Two possible strings, either user or system. This allows you to categorize the content as given by the user or Certara Generative AI.

content

The type will determine if the string is a prompt previously given to Certara Generative AI or an answer to a previous prompt.

messageHistory Example

Here is an example using messageHistory.

{
  "content": "What was the frequency of the dosing of Mesalamine?",
  "task": "generate",
  "messageHistory": [
    {
      "type": "user",
      "content": "What is the drug or drugs being studied?"
    },
    {
      "type": "system",
      "content":"The drug being studied is Mesalamine."
    }                
                      ]
}

sources (optional)

A List that lets you dictate what document or set is used to generate an answer to your prompt. There are multiple sub-values that can be used.

rawText

Can take any text as a string, Certara Generative AI will use this raw text to generate a response.

documentId

A string that lets you define a specific document you want Certara Generative AI to use. You can use the guide Document Search to find specific document IDs.

savedListId

A string that lets you define a specific set you want Certara Generative AI to use. You can use the guide Create Set to acquire a set ID.

provider

A string that lets you specify a specific provider you want Certara Generative AI to use. This can be your whole environment or a specific provider like PubMed. If a document ID is specified, then the provider of that document needs to be added to this field.

🚧
Sources Optional
While sources is optional, giving Certara Generative AI specific content to work with will lead to better responses.

🚧
Sources Word Limit
Using documents or raw text that are very long may result in inconsistent responses.

max_tokens (optional)

An integer that caps the length of responses. This can be used make responses shorter or more verbose.

temperature (optional)

A floating-point number between 0 and 1. You can use this field to give Certara Generative AI more leeway in how it responds.

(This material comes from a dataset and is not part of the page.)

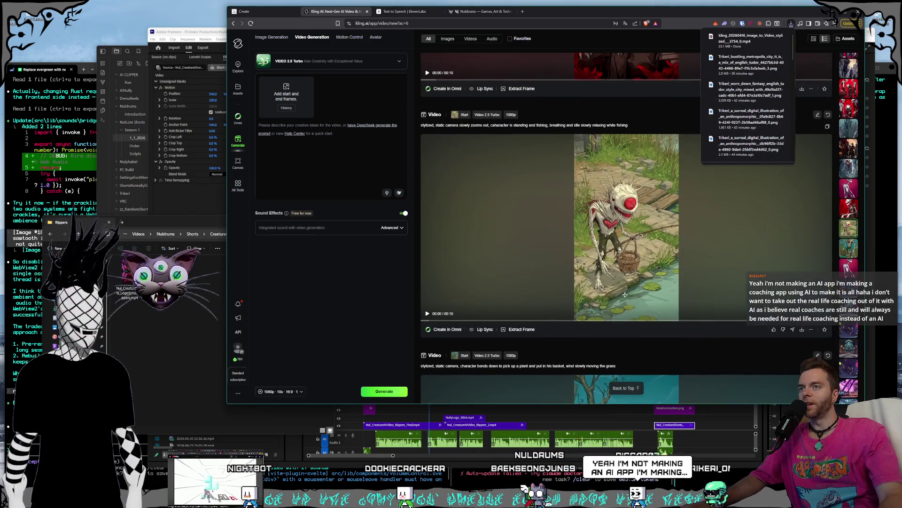
pyautogui.click(801, 331)
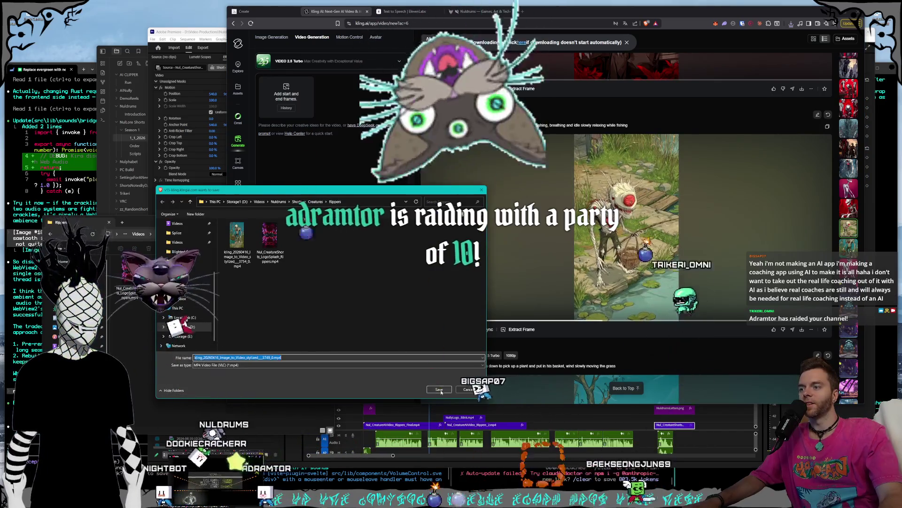
pyautogui.click(440, 390)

Running the same prompt with a temperature of 0 will cause Certara Generative AI to return the same response, while a temperature of 1 will allow Certara Generative AI to change the response.

top_k (optional)

An integer that allows Certara Generative AI to return the X top responses. A higher value will Certara Generative AI to use more diverse phrases in the response.

❗️
Temperature with Top_k
If temperature is set to 0 the top_k is automatically set to -1.

🚧
Non-sensical Responses
A higher top_k can result in responses that are non-sensical. Experimenting with different values for top_k will help curate your responses.

top_p (optional)

A floating-point number. A higher top_p tells Certara Generative AI to provide a response that is more diverse while a lower value causes a safer response.

👍
Top_P Suggestions
Adding top_p isn't necessary if you are just looking for a yes or no response. If you are looking for more verbose or detailed responses a higher top_p will help achieve this.

retreiver (optional)

Two dictionaries that contains multiple values. These parameters allow you to determine how information is pulled from RAG, which helps the system retrieve relevant content to assist in answering the prompt. Documents and Tables are stored separately, because of this retriever has parameters for both.

document

index_name

A string specifying where the document is being stored. This value will always beCGPTTextDocumentStore when retrieving documents from RAG.

🚧
Index_name Considerations
In most use cases you will not need to provide an index_name. When not provided, the default document or table store will be used.

lookup_filter

A string specifying a documentId or savedListId . For more information on how to obtain this please view Upload Document or Create Document Set.

reranker

A boolean value that causes a second sorting of relevant tokens to take place before the tokens are sent to the LLM. Turning this off can help improve the time it takes a response to be generated.

num_hits

An integer that determines how many relevant sections to pull from RAG.

👍
Num_Hits Suggestion
Using higher values can cause unwanted information to be forwarded to the LLM, resulting in unwanted responses. Testing various values will help curate responses to your specific needs.

enable_sectioning

A boolean value that dictates if RAG should return sections that bookend the relevant chunks. This helps ensure relevant information isn't cut off before being forwarded to the LLM.

heat_ratio

A floating-point number between .5 and 1. A lower value causes RAG to return more text from below the original chunk and append that text.

For example, if you use a value of 1, the chunk returned will have no fill from the following section. While a ratio of .5 will fill with proceeding text.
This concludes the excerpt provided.